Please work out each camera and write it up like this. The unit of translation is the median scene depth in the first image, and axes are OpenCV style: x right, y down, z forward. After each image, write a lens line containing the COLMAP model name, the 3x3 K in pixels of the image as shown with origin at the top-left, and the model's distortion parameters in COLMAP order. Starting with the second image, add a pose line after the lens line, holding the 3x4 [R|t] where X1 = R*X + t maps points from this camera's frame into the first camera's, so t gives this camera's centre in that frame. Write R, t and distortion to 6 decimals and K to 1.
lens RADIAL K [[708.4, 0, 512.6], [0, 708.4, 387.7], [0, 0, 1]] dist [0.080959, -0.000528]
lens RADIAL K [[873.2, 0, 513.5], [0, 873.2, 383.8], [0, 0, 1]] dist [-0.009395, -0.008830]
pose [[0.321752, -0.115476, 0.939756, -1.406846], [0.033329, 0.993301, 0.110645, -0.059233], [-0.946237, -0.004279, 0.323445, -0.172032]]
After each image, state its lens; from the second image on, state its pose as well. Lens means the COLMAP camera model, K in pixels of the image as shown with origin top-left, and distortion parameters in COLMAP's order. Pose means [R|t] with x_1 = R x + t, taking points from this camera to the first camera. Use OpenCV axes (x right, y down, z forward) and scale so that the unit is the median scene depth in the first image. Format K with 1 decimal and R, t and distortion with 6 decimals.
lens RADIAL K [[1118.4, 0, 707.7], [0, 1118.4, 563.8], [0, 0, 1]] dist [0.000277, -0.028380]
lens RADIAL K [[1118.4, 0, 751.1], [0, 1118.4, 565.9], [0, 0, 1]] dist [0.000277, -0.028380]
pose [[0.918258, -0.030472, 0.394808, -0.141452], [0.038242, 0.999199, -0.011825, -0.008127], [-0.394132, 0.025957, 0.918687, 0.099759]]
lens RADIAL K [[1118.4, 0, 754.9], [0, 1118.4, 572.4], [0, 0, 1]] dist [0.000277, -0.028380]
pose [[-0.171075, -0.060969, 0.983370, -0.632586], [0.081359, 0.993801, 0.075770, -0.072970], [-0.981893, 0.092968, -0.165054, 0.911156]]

- **ACTION ITEM**
Every record is to be repeated exactly as written.

- **ANSWER SECTION**
Please work out each camera and write it up like this. The unit of translation is the median scene depth in the first image, and axes are OpenCV style: x right, y down, z forward. After each image, write a lens line containing the COLMAP model name, the 3x3 K in pixels of the image as shown with origin at the top-left, and the model's distortion parameters in COLMAP order. Starting with the second image, add a pose line after the lens line, holding the 3x4 [R|t] where X1 = R*X + t maps points from this camera's frame into the first camera's, so t gives this camera's centre in that frame. Write R, t and distortion to 6 decimals and K to 1.
lens RADIAL K [[708.4, 0, 512.6], [0, 708.4, 387.7], [0, 0, 1]] dist [0.080959, -0.000528]
lens RADIAL K [[873.2, 0, 513.5], [0, 873.2, 383.8], [0, 0, 1]] dist [-0.009395, -0.008830]
pose [[0.321752, -0.115476, 0.939756, -1.406846], [0.033329, 0.993301, 0.110645, -0.059233], [-0.946237, -0.004279, 0.323445, -0.172032]]
After each image, state its lens; from the second image on, state its pose as well. Lens means the COLMAP camera model, K in pixels of the image as shown with origin top-left, and distortion parameters in COLMAP's order. Pose means [R|t] with x_1 = R x + t, taking points from this camera to the first camera. Use OpenCV axes (x right, y down, z forward) and scale so that the unit is the median scene depth in the first image. Format K with 1 decimal and R, t and distortion with 6 decimals.
lens RADIAL K [[1118.4, 0, 707.7], [0, 1118.4, 563.8], [0, 0, 1]] dist [0.000277, -0.028380]
lens RADIAL K [[1118.4, 0, 751.1], [0, 1118.4, 565.9], [0, 0, 1]] dist [0.000277, -0.028380]
pose [[0.918258, -0.030472, 0.394808, -0.141452], [0.038242, 0.999199, -0.011825, -0.008127], [-0.394132, 0.025957, 0.918687, 0.099759]]
lens RADIAL K [[1118.4, 0, 754.9], [0, 1118.4, 572.4], [0, 0, 1]] dist [0.000277, -0.028380]
pose [[-0.171075, -0.060969, 0.983370, -0.632586], [0.081359, 0.993801, 0.075770, -0.072970], [-0.981893, 0.092968, -0.165054, 0.911156]]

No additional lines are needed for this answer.